Instead, I decided to re-read the essay A Supposedly Fun Thing I'll Never Do Again, about David Foster Wallace's trip aboard a luxury cruise ship. First off, its a hilarious essay. But it's impossible to read without the gloss of DFW's suicide. The essay opens recounting a suicide that had recently occurred on another ship. A young man throws himself overboard. These cruise ships are as tall as skyscrapers, and the young man is killed. DFW talks a lot about mortality and infantilization in this essay. He thinks people go on these cruises to be completely pampered - babied - because they feel "death-creep". In order to fight death, they seek retreat to an infant state. DFW is clearly freaked out by it. It's as though he understands the only way to fight this death creep is to surrender to it; throwing oneself overboard is a perfectly natural reaction in his mind to the hyper-present mortality being frantically kept at bay on the cruise.
The story it most reminded me of is A Perfect Day for Bananafish, the Salinger story where Seymour Glass kills himself. DFW is so much like Glass. In A Supposedly Fun Thing, he describes the same sort of reverse paranoia that Glass describes: he suspects people are conspiring to make him happy. This is exactly what the cruise personnel are charged with doing, anticipating his every need, catering to it before he knows he has it. For Wallace, as for Glass, the only way to get away from this maniacal world in which everyone conspires to make you happy is to throw yourself overboard or walk into the ocean.
Its obviously very easy to diagnose that suicide was the likely path for DFW after he's already killed himself. What is so striking about this essay is how pre-occupied he was with it, and how closely it does mirror JD Salinger's character. Maybe I will build up to reading Infinite Jest by re-reading some Salinger first.

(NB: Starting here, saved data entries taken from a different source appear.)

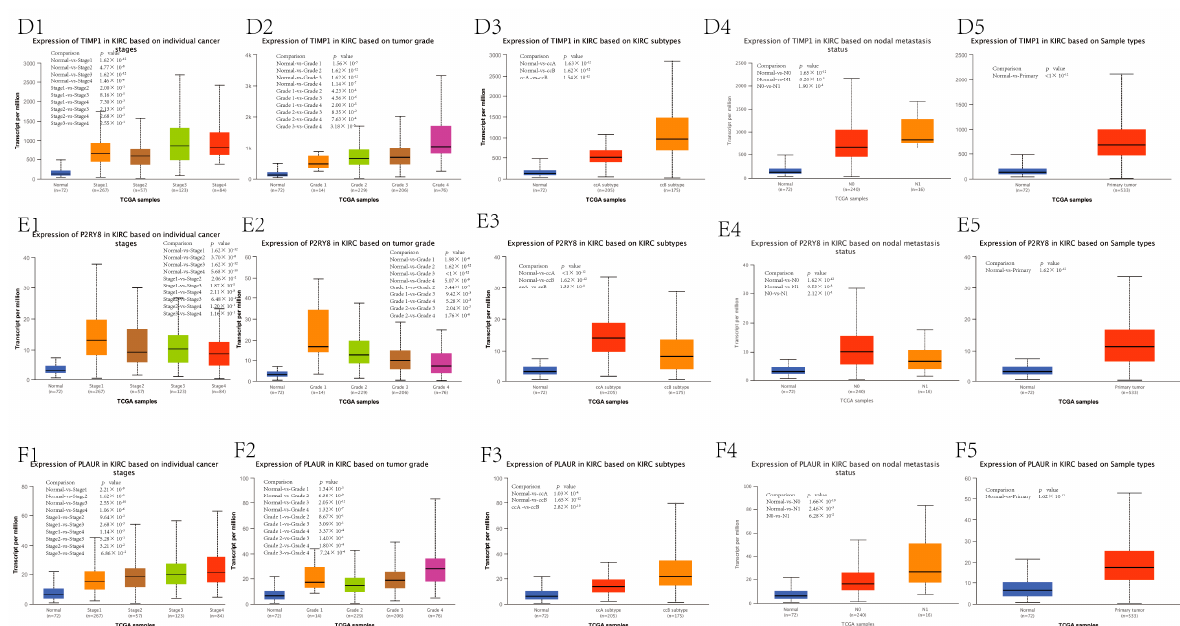
Figure 7. The correlation between the expression of hub genes and clinicopathological features. ( A1 – A5 ) Box diagrams visualize the expression of CASR in different clinical stages ( A1 ), pathological grades ( A2 ), subtypes ( A3 ), numbers of metastatic lymph nodes ( A4 ), and tissues ( A5 ). ( B1 – B5 ) Box diagrams visualize the expression of CAT in different clinical stages ( B1 ), pathological grades ( B2 ), subtypes ( B3 ), numbers of metastatic lymph nodes ( B4 ), and tissues ( B5 ). ( C1 – C5 ) Box diagrams visualize the expression of ERBB2 in different clinical stages ( C1 ), pathological grades ( C2 ), subtypes ( C3 ), numbers of metastatic lymph nodes ( C4 ), and tissues ( C5 ). ( D1 – D5 ) Box diagrams visualize the expression of TIMP1 in different clinical stages ( D1 ), pathological grades ( D2 ), subtypes ( D3 ), numbers of metastatic lymph nodes ( D4 ), and tissues ( D5 ). ( E1 – E5 ) Box diagrams visualize the expression of P2RY8 in different clinical stages ( E1 ), pathological grades ( E2 ), subtypes ( E3 ), numbers of metastatic lymph nodes ( E4 ), and tissues ( E5 ). ( F1 – F5 ) Box diagrams visualize the expression of PLAUR in different clinical stages ( F1 ), pathological grades ( F2 ), subtypes ( F3 ), numbers of metastatic lymph nodes ( F4 ), and tissues ( F5 ). p < 0.05 indicates that the difference is statistically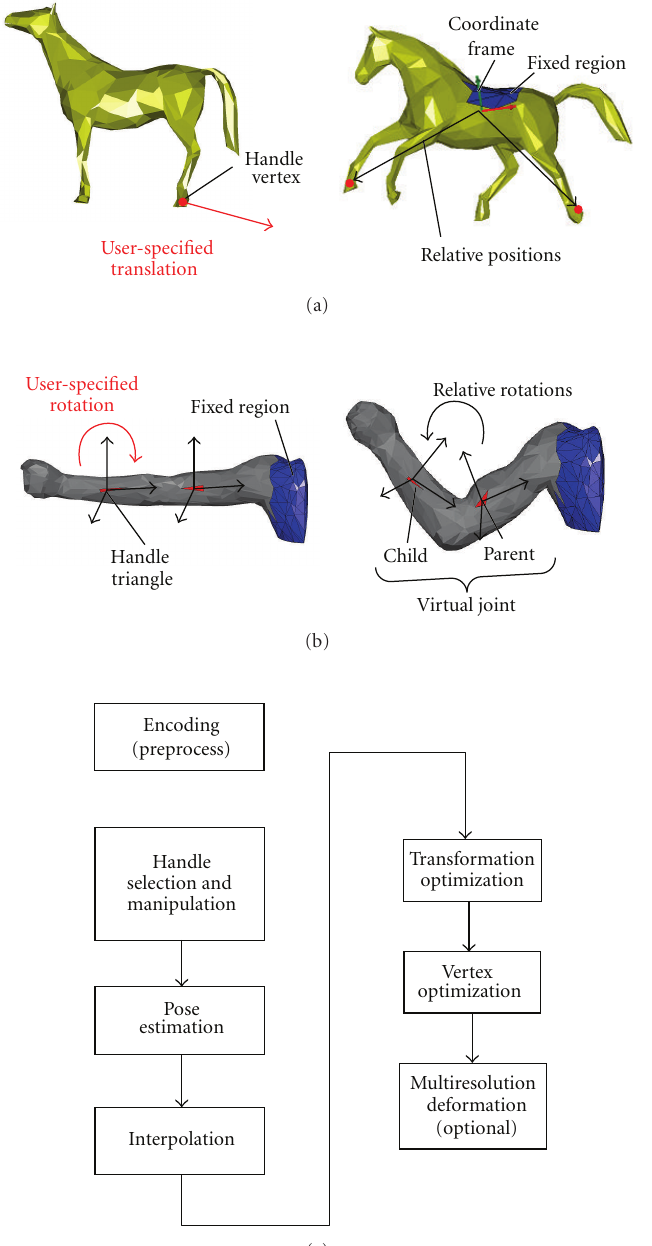
Figure 1: Overview of our method. (a) Global pose editing is achieved with the translational control. (b) Local pose editing is done using the rotational control. (c) Flow of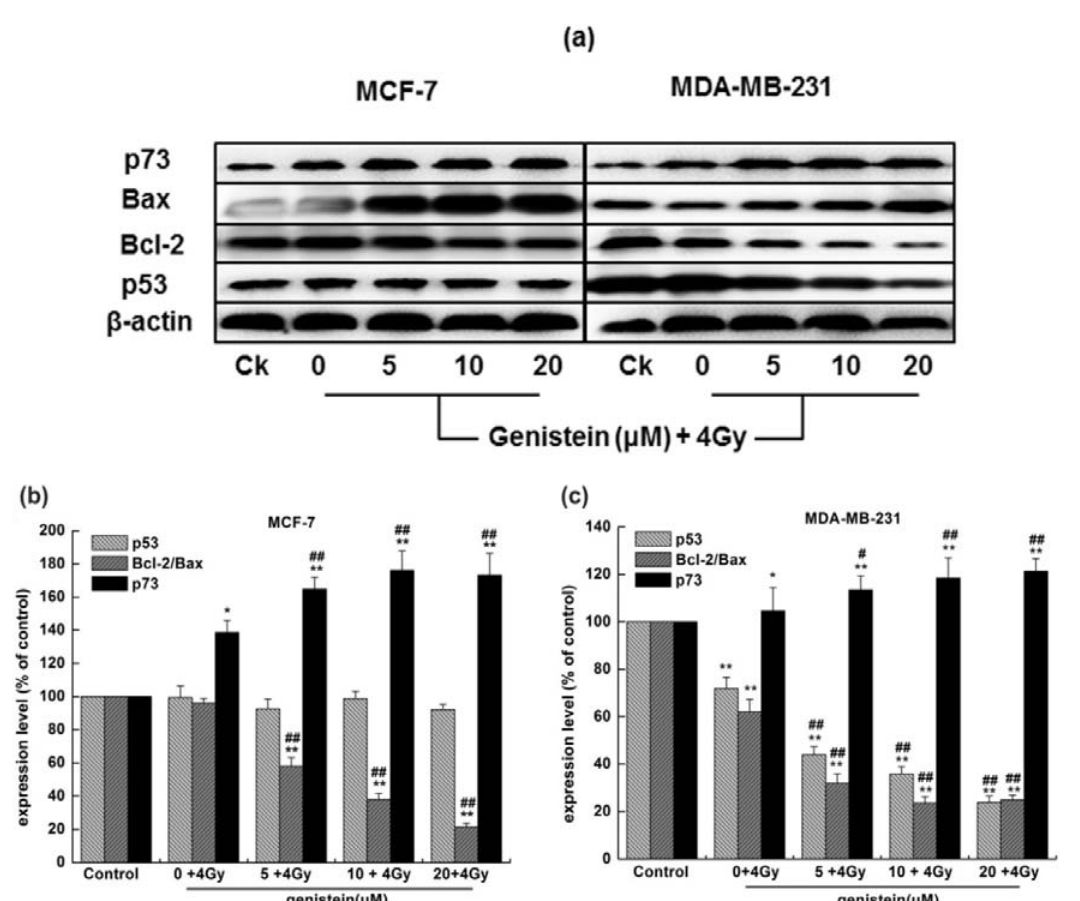
Figure 9. Effect of genistein combined with X-ray irradiation on the expression of cell apoptosis-related proteins in MCF-7 and MDA-MB-231 cells. (a) Representative blots from three independent experiments, where β -actin served as a loading control; (b) Quantative protein expression levels relative to control in MCF-7 cells; (c) Quantative protein expression levels relative to control in MDA-MB-231 cells. All data are presented as means ± SD from three independent experiments. * p < 0.05, ** p < 0.01 versus control group; # p < 0.05, ## p < 0.01 versus X-rays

* An aside about Jay Wexler: I am extremely jealous of his excellent blog. He write funny stuff every day and lots of very smart people read it. People who read my blog are also very smart (I can vouch for them, you, personally) but there aren't very many of them. I think he has more readers because he's "famous", and also writes every day, and he guest-blogs, whatever that is. He can do this because he's a law professor. I thought that being unemployed would be like being like a law professor, and that I would write more. But not having a job means I don't have to sit at a computer all day, so now when I have random thoughts, I just think them, and don't type them anywhere.